TEŞEKKÜRLER
Bu bayram, dilimizin bir kelime kaybettiğine iyice inandım. “Tandır”gibi “kağnı” gibi artık yaşanan hayatta, yeri kalmamış, şöyle böyle bir kelime değil; zarif, ince, medeni bir kelime. Kapıyı çalan çöpçünün pos bıyıkları arasında onu aradım. Yok!

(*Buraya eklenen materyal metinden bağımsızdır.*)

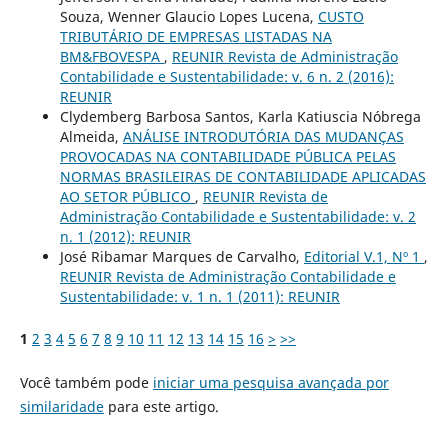
Souza, Wenner Glaucio Lopes Lucena,
CUSTO
TRIBUTÁRIO DE EMPRESAS LISTADAS NA
BM&FBOVESPA
,
REUNIR Revista de Administração
Contabilidade e Sustentabilidade: v. 6 n. 2 (2016):
REUNIR
Clydemberg Barbosa Santos, Karla Katiuscia Nóbrega
Almeida,
ANÁLISE INTRODUTÓRIA DAS MUDANÇAS
PROVOCADAS NA CONTABILIDADE PÚBLICA PELAS
NORMAS BRASILEIRAS DE CONTABILIDADE APLICADAS
AO SETOR PÚBLICO
,
REUNIR Revista de
Administração Contabilidade e Sustentabilidade: v. 2
n. 1 (2012): REUNIR
José Ribamar Marques de Carvalho,
Editorial V.1, Nº 1
,
REUNIR Revista de Administração Contabilidade e
Sustentabilidade: v. 1 n. 1 (2011): REUNIR
1
2
3
4
5
6
7
8
9
10
11
12
13
14
15
16
>
>>
Você também pode
iniciar uma pesquisa avançada por
similaridade
para este artigo.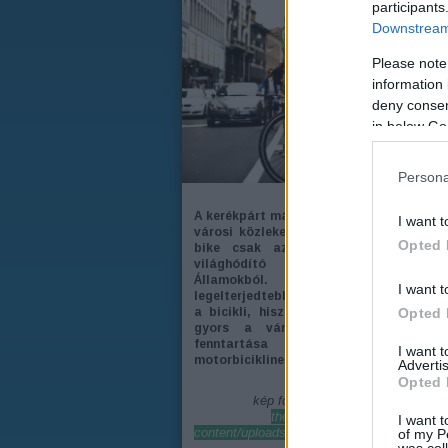
participants
Downstream 
Please note
information 
deny consent
in below Go
Persona
A kerékpárt már az „ősidőkben” is legin
I want t
városi közlekedésre találták fel, a mou
Opted 
bike csak az 1970-es években indu
világhódító útjára az Egye
Államokból. Napjainkban is az e
I want t
legelterjedtebb közlekedési eszköznek s
Opted 
a bicikli, hiszen környezetbarát, mobil
gyors a városi forgalomban, ille
fenntartása is olcsóbb, mint
I want 
motorbiciklinek, esetleg autónak.
Advertis
Opted 
kép forrása:
http://www.itchy-
themovement.com/wp-
I want t
content/uploads/2013/06/www.flickr.comph
of my P
was col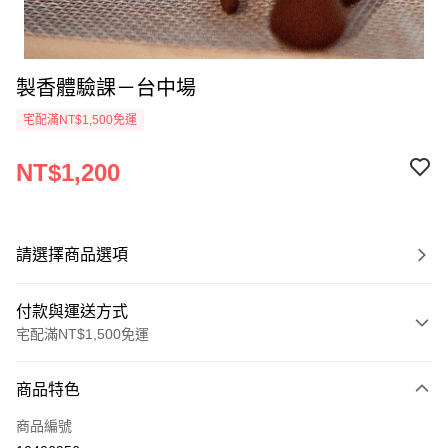
製香體驗課－台中場
宅配滿NT$1,500免運
NT$1,200
請選擇商品選項
付款與運送方式
宅配滿NT$1,500免運
付款方式
商品特色
信用卡一次付款
商品編號
LINE Pay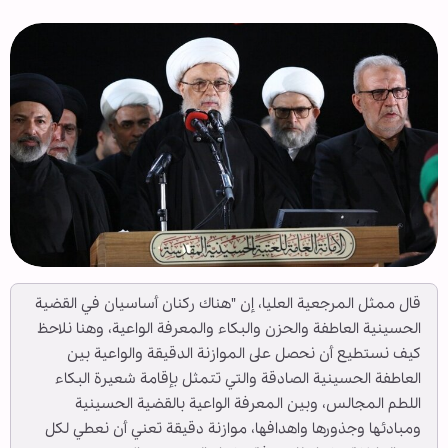
قال ممثل المرجعية العليا، إن "هناك ركنان أساسيان في القضية
الحسينية العاطفة والحزن والبكاء والمعرفة الواعية، وهنا نلاحظ
كيف نستطيع أن نحصل على الموازنة الدقيقة والواعية بين
العاطفة الحسينية الصادقة والتي تتمثل بإقامة شعيرة البكاء
اللطم المجالس، وبين المعرفة الواعية بالقضية الحسينية
ومبادئها وجذورها واهدافها، موازنة دقيقة تعني أن نعطي لكل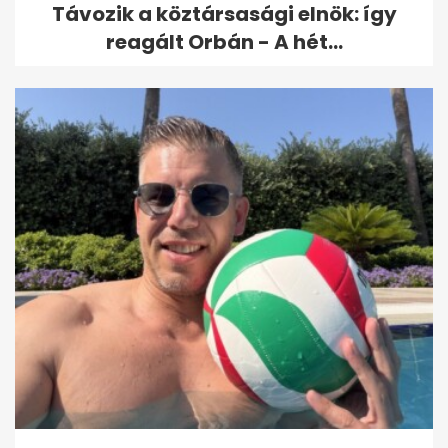
Távozik a köztársasági elnök: így
reagált Orbán - A hét...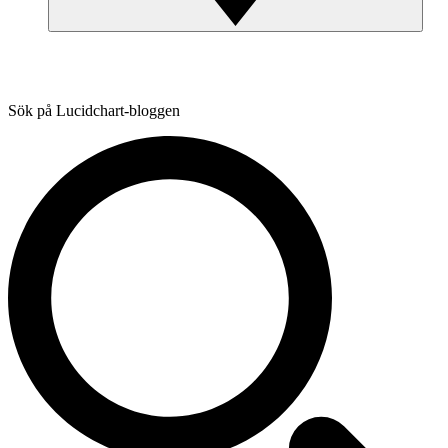
Sök på Lucidchart-bloggen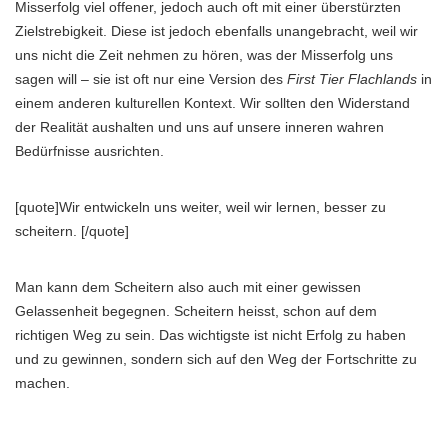
Misserfolg viel offener, jedoch auch oft mit einer überstürzten
Zielstrebigkeit. Diese ist jedoch ebenfalls unangebracht, weil wir
uns nicht die Zeit nehmen zu hören, was der Misserfolg uns
sagen will – sie ist oft nur eine Version des
First Tier Flachlands
in
einem anderen kulturellen Kontext. Wir sollten den Widerstand
der Realität aushalten und uns auf unsere inneren wahren
Bedürfnisse ausrichten.
[quote]Wir entwickeln uns weiter, weil wir lernen, besser zu
scheitern. [/quote]
Man kann dem Scheitern also auch mit einer gewissen
Gelassenheit begegnen. Scheitern heisst, schon auf dem
richtigen Weg zu sein. Das wichtigste ist nicht Erfolg zu haben
und zu gewinnen, sondern sich auf den Weg der Fortschritte zu
machen.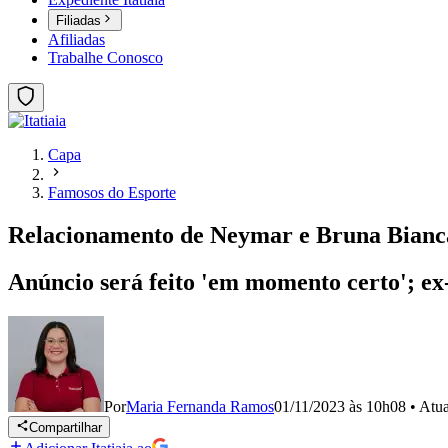
Filiadas
Afiliadas
Trabalhe Conosco
Capa
Famosos do Esporte
Relacionamento de Neymar e Bruna Biancar
Anúncio será feito 'em momento certo'; ex-
Por
Maria Fernanda Ramos
01/11/2023 às 10h08
•
Atu
Compartilhar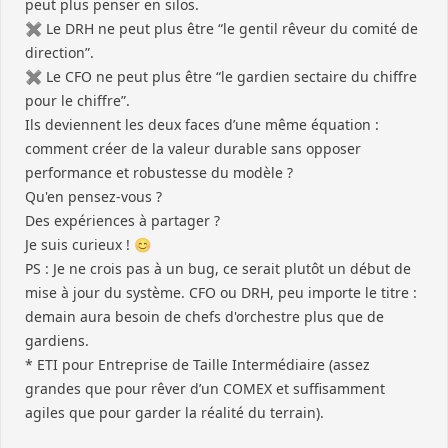
peut plus penser en silos.
✖️ Le DRH ne peut plus être “le gentil rêveur du comité de
direction”.
✖️ Le CFO ne peut plus être “le gardien sectaire du chiffre
pour le chiffre”.
Ils deviennent les deux faces d’une même équation :
comment créer de la valeur durable sans opposer
performance et robustesse du modèle ?
Qu'en pensez-vous ?
Des expériences à partager ?
Je suis curieux ! 😊
PS : Je ne crois pas à un bug, ce serait plutôt un début de
mise à jour du système. CFO ou DRH, peu importe le titre :
demain aura besoin de chefs d'orchestre plus que de
gardiens.
* ETI pour Entreprise de Taille Intermédiaire (assez
grandes que pour rêver d’un COMEX et suffisamment
agiles que pour garder la réalité du terrain).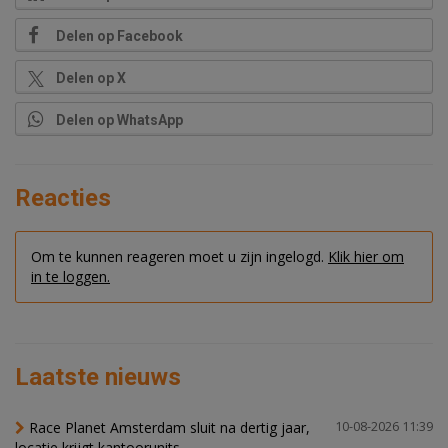
Delen op Facebook
Delen op X
Delen op WhatsApp
Reacties
Om te kunnen reageren moet u zijn ingelogd.
Klik hier om
in te loggen.
Laatste nieuws
Race Planet Amsterdam sluit na dertig jaar,
10-08-2026 11:39
locatie krijgt kantoorunits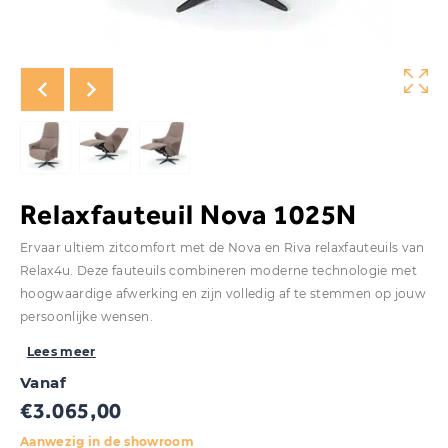
Relaxfauteuil Nova 1025N
Ervaar ultiem zitcomfort met de Nova en Riva relaxfauteuils van
Relax4u. Deze fauteuils combineren moderne technologie met
hoogwaardige afwerking en zijn volledig af te stemmen op jouw
persoonlijke wensen.
Lees meer
Vanaf
€
3.065,00
Aanwezig in de showroom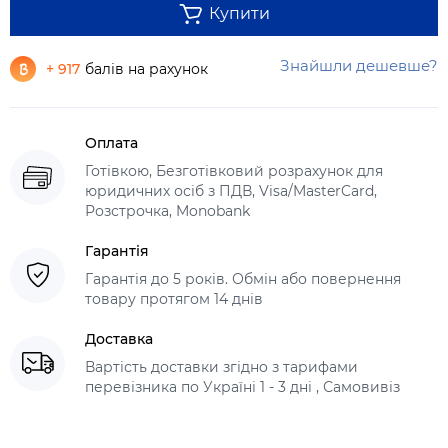
Купити
Знайшли дешевше?
+ 917
балів на рахунок
Оплата
Готівкою, Безготівковий розрахунок для
юридичних осіб з ПДВ, Visa/MasterCard,
Розстрочка, Monobank
Гарантія
Гарантія до 5 років. Обмін або повернення
товару протягом 14 днів
Доставка
Вартість доставки згідно з тарифами
перевізника по Україні 1 - 3 дні , Самовивіз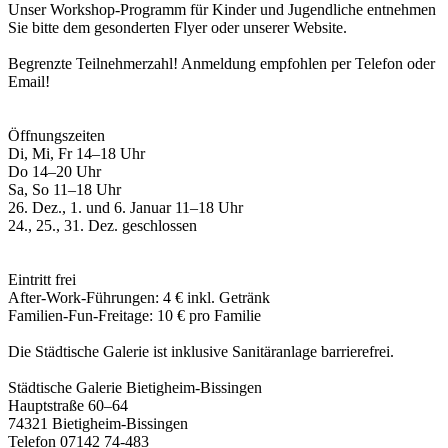
Unser Workshop-Programm für Kinder und Jugendliche entnehmen
Sie bitte dem gesonderten Flyer oder unserer Website.
Begrenzte Teilnehmerzahl! Anmeldung empfohlen per Telefon oder
Email!
Öffnungszeiten
Di, Mi, Fr 14–18 Uhr
Do 14–20 Uhr
Sa, So 11–18 Uhr
26. Dez., 1. und 6. Januar 11–18 Uhr
24., 25., 31. Dez. geschlossen
Eintritt frei
After-Work-Führungen: 4 € inkl. Getränk
Familien-Fun-Freitage: 10 € pro Familie
Die Städtische Galerie ist inklusive Sanitäranlage barrierefrei.
Städtische Galerie Bietigheim-Bissingen
Hauptstraße 60–64
74321 Bietigheim-Bissingen
Telefon 07142 74-483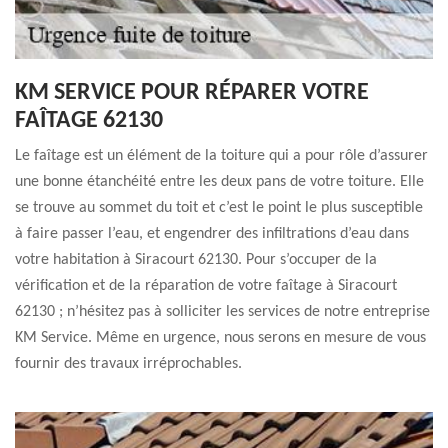
KM SERVICE POUR RÉPARER VOTRE
FAÎTAGE 62130
Le faîtage est un élément de la toiture qui a pour rôle d’assurer
une bonne étanchéité entre les deux pans de votre toiture. Elle
se trouve au sommet du toit et c’est le point le plus susceptible
à faire passer l’eau, et engendrer des infiltrations d’eau dans
votre habitation à Siracourt 62130. Pour s’occuper de la
vérification et de la réparation de votre faîtage à Siracourt
62130 ; n’hésitez pas à solliciter les services de notre entreprise
KM Service. Même en urgence, nous serons en mesure de vous
fournir des travaux irréprochables.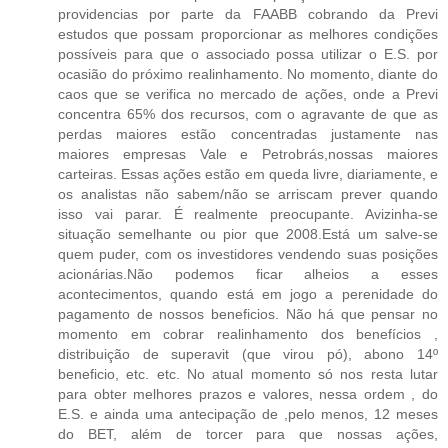
providencias por parte da FAABB cobrando da Previ
estudos que possam proporcionar as melhores condições
possíveis para que o associado possa utilizar o E.S. por
ocasião do próximo realinhamento. No momento, diante do
caos que se verifica no mercado de ações, onde a Previ
concentra 65% dos recursos, com o agravante de que as
perdas maiores estão concentradas justamente nas
maiores empresas Vale e Petrobrás,nossas maiores
carteiras. Essas ações estão em queda livre, diariamente, e
os analistas não sabem/não se arriscam prever quando
isso vai parar. É realmente preocupante. Avizinha-se
situação semelhante ou pior que 2008.Está um salve-se
quem puder, com os investidores vendendo suas posições
acionárias.Não podemos ficar alheios a esses
acontecimentos, quando está em jogo a perenidade do
pagamento de nossos beneficios. Não há que pensar no
momento em cobrar realinhamento dos benefícios ,
distribuição de superavit (que virou pó), abono 14º
beneficio, etc. etc. No atual momento só nos resta lutar
para obter melhores prazos e valores, nessa ordem , do
E.S. e ainda uma antecipação de ,pelo menos, 12 meses
do BET, além de torcer para que nossas ações,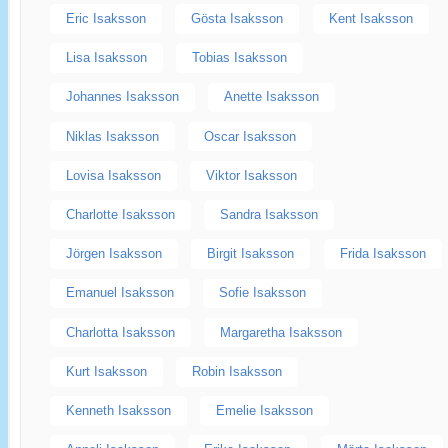
Eric Isaksson
Gösta Isaksson
Kent Isaksson
Lisa Isaksson
Tobias Isaksson
Johannes Isaksson
Anette Isaksson
Niklas Isaksson
Oscar Isaksson
Lovisa Isaksson
Viktor Isaksson
Charlotte Isaksson
Sandra Isaksson
Jörgen Isaksson
Birgit Isaksson
Frida Isaksson
Emanuel Isaksson
Sofie Isaksson
Charlotta Isaksson
Margaretha Isaksson
Kurt Isaksson
Robin Isaksson
Kenneth Isaksson
Emelie Isaksson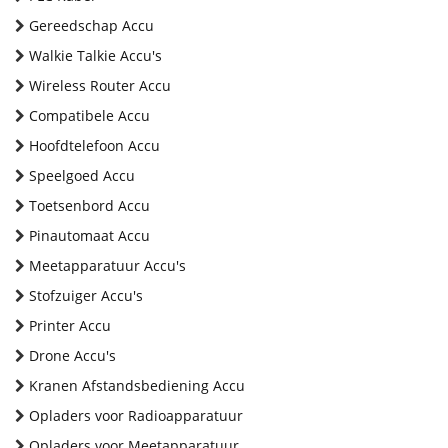
Gereedschap Accu
Walkie Talkie Accu's
Wireless Router Accu
Compatibele Accu
Hoofdtelefoon Accu
Speelgoed Accu
Toetsenbord Accu
Pinautomaat Accu
Meetapparatuur Accu's
Stofzuiger Accu's
Printer Accu
Drone Accu's
Kranen Afstandsbediening Accu
Opladers voor Radioapparatuur
Opladers voor Meetapparatuur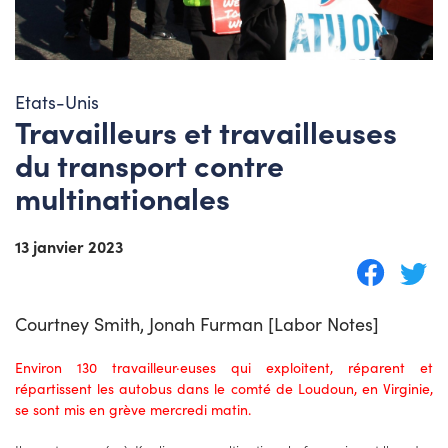
Etats-Unis
Travailleurs et travailleuses
du transport contre
multinationales
13 janvier 2023
Courtney Smith, Jonah Furman [Labor Notes]
Environ 130 travailleur·euses qui exploitent, réparent et
répartissent les autobus dans le comté de Loudoun, en Virginie,
se sont mis en grève mercredi matin.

Bahşişini alan bekçinin kavlak dudaklarından onu bekledim. Yok! Bakkalın çırağından, sebzecinin yamağından, kasabın oğlundan onu işitmek istedim. Yok! İpek mendilini alan oğlan, eşarbını kıvıran kız, iki buçukluğu cebine indiren manav, üç gün kapımızı kim çaldıysa hediyesini kim aldıysa bana o beklediğim kelimeyi vermeden gitti! İki yüz kuruş yazan taksinin şoförüne iki yüz elli kuruşveriyorsunuz. Taş gibi bir sükût! Kitabından sevgiyle bahsettiğiniz genç adamla karşılaşıyorsunuz. Hakarete benzer hissiz bir selam! Tramvayda, ayakta kalmışbir kadına yeriniz veriyorsunuz. Yüzünüze, burun delikleriyle yüksekten bir bakış! Ve hiçbirinin dilinde aradığınız o ince, o kibar, o insanı insan yapan güzel kelime yok! Geçen yıl, Atina’da bindiğim bir otomobilin şoförü, bana bu kelimeyi on kuruşluk bahşiş için söylemişti: Hem başından kasketini çıkararak hem de kelimenin başına bir “çok” ilave ederek. Roma’nın en büyük otelinde oda hizmetçisi kız, yine küçük bir hediye karşılığı zarif vücudunu nezaketle kırarak bu kelimeyi dudaklarında tebessümle söylemişti. Bir kelime deyip geçmeyin. Cemiyet hayatındaki birçok şikâyetleri bu kelimenin yokluğuna bağlamak bile mümkündür. Düşünüyorum: Artık lügat kitaplarında beyaz kâğıdın kefenlediği bu ölü kelimeyi nasıl diriltsek? Acaba belediye, bu kelime için bir fiyat listesi yapamaz mı?Hiç olmazsa çarşıda, pazarda, iş hayatında canımız istediği zaman listeye bakar, parasını verir ve içimizin özlediği bu üç heceli sözü duyarız! Haaa! Affedersiniz, deminden beri, yana yakıla hasretini çektiğim bu kelimenin ne olduğunu söylemedim değil mi?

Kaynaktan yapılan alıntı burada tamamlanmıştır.